Berson states mildly that the race-neutral casting "is a symbolic expression of what-might-have-been and what-can-be in our nation, and Seattle"--which patly dispenses with the issue and basically parrots what's printed in the program. Wiecking lauds the choice as being faithful (of all things) to Wilder: "His unforced multicultural casting here is just one piece of an aesthetic that meshes with the playwright." (Again: "meshes"?) Adcock doesn't whisper a word about race, except to say that Our Town doesn't deal with it in the same way as Native Son. (Thanks for that.) This is Sher's lone idea, and Seattle's critics have chosen to open up and swallow it reflexively, rather than to treat it as the meaningful, debatable choice of a theater professional--the artistic director of one of our three major theaters, no less. Make no mistake, the casting is not "multicultural"; the culture represented in Wilder's play is white and Northeastern and emphatically Protestant. When roles in a family are intentionally filled with actors of different races, the director is positing that a monolithic culture subordinates (and perhaps should subordinate) racial difference--but only racial difference, because sexual, economic, and religious striations still flourish.

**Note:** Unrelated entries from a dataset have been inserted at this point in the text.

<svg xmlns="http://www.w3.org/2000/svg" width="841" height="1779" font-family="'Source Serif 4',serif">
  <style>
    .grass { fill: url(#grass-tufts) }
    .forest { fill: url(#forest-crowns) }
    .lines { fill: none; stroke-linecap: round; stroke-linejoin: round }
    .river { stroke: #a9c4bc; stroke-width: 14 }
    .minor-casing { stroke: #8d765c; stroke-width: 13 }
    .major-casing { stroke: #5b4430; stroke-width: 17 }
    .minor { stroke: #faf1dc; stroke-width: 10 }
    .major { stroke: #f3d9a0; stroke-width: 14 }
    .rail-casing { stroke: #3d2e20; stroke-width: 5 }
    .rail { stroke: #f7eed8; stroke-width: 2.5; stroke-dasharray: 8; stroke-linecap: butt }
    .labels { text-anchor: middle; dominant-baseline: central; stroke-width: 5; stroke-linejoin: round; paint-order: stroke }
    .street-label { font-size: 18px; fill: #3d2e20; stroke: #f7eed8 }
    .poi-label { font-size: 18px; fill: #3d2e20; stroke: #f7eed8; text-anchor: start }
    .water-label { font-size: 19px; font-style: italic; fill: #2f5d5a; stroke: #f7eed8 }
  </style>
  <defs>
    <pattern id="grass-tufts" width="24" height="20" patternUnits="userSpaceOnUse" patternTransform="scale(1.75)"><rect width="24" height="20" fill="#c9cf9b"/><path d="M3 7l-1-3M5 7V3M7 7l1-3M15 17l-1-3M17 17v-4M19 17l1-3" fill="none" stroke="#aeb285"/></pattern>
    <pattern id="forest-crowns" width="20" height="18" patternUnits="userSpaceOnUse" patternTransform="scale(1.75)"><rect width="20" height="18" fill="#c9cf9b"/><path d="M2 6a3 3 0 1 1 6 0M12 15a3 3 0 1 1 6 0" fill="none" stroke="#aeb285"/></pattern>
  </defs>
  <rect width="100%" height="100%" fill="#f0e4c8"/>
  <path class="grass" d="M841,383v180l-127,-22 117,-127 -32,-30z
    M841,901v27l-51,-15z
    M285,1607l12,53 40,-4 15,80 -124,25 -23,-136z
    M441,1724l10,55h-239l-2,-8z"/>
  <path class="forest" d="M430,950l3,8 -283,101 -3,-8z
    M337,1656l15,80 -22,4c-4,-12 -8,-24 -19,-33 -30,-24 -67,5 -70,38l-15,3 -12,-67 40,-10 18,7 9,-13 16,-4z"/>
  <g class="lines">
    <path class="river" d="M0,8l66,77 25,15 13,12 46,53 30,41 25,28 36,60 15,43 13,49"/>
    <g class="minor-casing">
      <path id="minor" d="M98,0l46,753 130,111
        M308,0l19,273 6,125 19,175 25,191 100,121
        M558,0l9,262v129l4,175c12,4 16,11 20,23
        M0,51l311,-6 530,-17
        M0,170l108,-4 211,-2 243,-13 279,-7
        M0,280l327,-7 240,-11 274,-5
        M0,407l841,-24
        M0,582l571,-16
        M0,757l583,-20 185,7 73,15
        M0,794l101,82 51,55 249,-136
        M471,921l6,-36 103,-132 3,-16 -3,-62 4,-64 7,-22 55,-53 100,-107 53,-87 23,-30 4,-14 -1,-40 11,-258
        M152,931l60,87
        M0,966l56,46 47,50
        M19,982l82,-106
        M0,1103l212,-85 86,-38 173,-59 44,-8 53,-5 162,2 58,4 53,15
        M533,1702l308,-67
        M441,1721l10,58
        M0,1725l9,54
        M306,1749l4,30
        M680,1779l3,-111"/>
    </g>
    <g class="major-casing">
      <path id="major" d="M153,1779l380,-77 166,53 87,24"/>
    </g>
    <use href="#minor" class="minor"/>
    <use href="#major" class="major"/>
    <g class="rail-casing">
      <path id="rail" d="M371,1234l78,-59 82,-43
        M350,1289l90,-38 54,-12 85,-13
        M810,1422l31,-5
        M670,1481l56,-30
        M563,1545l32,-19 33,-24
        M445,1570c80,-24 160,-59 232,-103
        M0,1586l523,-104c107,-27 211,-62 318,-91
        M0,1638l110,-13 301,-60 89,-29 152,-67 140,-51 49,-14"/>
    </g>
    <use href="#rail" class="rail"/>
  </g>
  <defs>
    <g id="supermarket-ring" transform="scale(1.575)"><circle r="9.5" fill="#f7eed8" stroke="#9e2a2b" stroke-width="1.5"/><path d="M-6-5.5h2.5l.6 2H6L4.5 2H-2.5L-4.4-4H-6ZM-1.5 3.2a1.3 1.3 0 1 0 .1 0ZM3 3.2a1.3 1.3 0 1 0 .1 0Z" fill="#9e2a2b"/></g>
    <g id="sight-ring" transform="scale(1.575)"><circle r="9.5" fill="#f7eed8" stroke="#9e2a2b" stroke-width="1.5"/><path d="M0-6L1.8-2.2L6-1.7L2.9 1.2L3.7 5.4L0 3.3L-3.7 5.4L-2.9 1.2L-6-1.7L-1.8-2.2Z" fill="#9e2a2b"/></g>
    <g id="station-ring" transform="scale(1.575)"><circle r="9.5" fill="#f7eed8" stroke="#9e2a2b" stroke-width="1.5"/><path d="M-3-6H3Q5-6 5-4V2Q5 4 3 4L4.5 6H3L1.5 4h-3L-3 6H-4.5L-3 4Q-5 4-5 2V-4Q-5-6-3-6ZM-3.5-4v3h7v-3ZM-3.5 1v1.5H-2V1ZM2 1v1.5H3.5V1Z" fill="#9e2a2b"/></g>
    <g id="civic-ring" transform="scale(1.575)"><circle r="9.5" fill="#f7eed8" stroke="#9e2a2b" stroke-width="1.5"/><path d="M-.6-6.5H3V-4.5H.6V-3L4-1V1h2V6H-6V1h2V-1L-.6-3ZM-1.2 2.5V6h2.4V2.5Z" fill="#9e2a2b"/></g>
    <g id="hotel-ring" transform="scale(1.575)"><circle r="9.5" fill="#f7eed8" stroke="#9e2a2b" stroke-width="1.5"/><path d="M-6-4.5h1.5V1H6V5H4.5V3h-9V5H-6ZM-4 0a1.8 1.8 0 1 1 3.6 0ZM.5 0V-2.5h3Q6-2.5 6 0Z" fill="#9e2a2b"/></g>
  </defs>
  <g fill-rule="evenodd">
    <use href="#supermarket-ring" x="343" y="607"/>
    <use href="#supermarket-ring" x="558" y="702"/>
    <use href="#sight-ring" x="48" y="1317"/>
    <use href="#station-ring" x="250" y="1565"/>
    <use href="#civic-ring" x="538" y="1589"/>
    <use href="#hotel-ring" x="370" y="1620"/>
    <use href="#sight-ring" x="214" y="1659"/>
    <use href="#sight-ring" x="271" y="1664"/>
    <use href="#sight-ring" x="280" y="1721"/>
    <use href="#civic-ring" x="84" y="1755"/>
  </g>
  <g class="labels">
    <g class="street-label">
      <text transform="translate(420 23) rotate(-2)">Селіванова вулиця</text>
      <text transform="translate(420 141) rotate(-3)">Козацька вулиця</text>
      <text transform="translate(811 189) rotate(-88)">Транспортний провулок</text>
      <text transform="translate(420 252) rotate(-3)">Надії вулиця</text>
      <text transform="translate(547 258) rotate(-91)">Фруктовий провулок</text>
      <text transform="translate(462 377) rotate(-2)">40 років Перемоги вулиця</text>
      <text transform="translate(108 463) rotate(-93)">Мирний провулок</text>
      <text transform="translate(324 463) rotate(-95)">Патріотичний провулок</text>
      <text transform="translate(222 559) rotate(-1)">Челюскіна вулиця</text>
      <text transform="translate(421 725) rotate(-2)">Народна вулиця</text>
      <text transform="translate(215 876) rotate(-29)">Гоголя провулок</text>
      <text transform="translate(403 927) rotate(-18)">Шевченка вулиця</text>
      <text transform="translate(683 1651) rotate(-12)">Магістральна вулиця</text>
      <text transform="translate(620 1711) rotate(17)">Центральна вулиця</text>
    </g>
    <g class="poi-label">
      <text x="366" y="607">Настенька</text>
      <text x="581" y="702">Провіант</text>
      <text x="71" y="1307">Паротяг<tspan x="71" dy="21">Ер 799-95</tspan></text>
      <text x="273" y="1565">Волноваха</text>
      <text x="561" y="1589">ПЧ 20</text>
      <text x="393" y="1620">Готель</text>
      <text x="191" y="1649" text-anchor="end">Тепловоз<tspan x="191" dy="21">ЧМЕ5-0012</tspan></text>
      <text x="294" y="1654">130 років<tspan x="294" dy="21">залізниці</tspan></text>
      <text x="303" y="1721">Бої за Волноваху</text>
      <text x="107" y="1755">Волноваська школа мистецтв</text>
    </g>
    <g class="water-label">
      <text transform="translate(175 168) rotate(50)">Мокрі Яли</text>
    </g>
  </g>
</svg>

It's something to think about, but no one's making the attempt. It's as if none of these critics take theater seriously. Witness Misha Berson: "Whether Our Town leaves you sniffing or with some reservations, it certainly leaves you asking who we are, and were, as a national community. A dialogue about that, one hopes, will be a big fringe benefit of Intiman's American Cycle." A dialogue would be great; it'd be even greater if our critics could deliver the first line.